Nell Norman-Nott:                              

It’s just a marathon really. I sometimes think that it’s a stretch. It’s something that we can all aspire to. Personally, I’m one of the 99.5% of people who’s never run a marathon. I do love running. And I’m certainly in that majority that need to get better at running and also need to get better at my level one and level two listening. Still running my five k down to Tamarama beach along to Bondi and back up to my house.

I’m sure today’s created as many questions for you as it has answers. Going forward, Oscar and I will spend a full episode on each of the five levels of listening. We’ll dedicate an entire episode to analysing and exploring and investigating each level. During each episode, we’ll hear from the experts on the levels of listening.

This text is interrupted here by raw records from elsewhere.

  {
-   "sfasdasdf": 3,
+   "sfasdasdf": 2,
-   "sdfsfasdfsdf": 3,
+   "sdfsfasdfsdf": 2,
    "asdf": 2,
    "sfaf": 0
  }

Christina:                    

In the fall of 2005, I find myself at The Military World Championship in shooting. I’m in the lead in the final, and I have one shot left to shoot. The targets is 50 metres away, and the 10 is 10.4 millimetres.

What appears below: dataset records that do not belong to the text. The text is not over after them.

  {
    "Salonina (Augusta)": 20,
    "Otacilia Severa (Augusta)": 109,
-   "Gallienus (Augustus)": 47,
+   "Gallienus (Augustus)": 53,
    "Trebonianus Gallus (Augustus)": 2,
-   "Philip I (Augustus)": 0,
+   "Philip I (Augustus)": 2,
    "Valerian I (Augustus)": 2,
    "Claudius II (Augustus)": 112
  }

Nell Norman-Nott:                              

Are they linear? Do you progress from one to the next, to the next, to the next, to the next?

Oscar Trimboli:            

It’s simultaneous. You will progress at each level independently, but the reality is based on our research, based on my consulting work, based on what you’ve talked about with your own distraction, Nell, if you’ve got a solid platform at level one, the progression that’s linear may happen faster.

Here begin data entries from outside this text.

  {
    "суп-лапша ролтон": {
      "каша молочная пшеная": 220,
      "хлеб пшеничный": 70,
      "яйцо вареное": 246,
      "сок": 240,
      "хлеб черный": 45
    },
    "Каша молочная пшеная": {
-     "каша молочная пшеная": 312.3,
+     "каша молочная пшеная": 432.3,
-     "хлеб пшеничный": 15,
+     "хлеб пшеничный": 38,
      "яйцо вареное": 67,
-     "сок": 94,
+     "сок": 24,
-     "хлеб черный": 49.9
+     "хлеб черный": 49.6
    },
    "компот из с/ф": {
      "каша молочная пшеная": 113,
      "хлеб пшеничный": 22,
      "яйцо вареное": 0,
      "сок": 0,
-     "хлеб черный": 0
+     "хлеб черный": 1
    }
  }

Nell Norman-Nott:                                         

So you could be level five listening in one scenario, do you think, and then level two in another?

Oscar Trimboli:            

Absolutely, because listening is situational and relational. You’ll listen to your husband differently than you’ll listen to your kids. You’ll listen to your mum differently than you’ll listen to your dad. You’ll listen to your boss differently to the way you listen to peers and other staff members in your organisation. And for most people, you’re going to listen differently in different contexts. When I’m talking to my mum, I will listen completely differently to when I’m talking to Ruby, my five year old granddaughter.

Each episode going forward now is going to provide three simple practical, actionable tips to take you from where you are today to become a more conscious and deeper listener. Thank you to you for listening to this Apple Award winning podcast. As a gift from me and Nell, we’ve created that simple, practical, downloadable document called The Five Myths of Listening. Visit OscarTrimboli.com/listeningmyths to access the download.

Nell Norman-Nott:                                         

And can you give us a quick sneak peek into one of those myths?

 

Oscar Trimboli:                                   

One of the biggest myths of listening is that you need to focus on the speaker first. The person you need to listen to first is yourself. So when you get to page two of the PDF, you’ll see some great exercises who around how to listen at level one, listening to yourself. Thank you to you for creating The Deep Listening podcast. We can’t exist without you listening. It takes a village to nurture and raise a child into a healthy adult, and it takes this tribe of passionate listeners to create a movement together so that we can create 100 million deep listeners in the world and have an impact beyond words. Thanks for listening.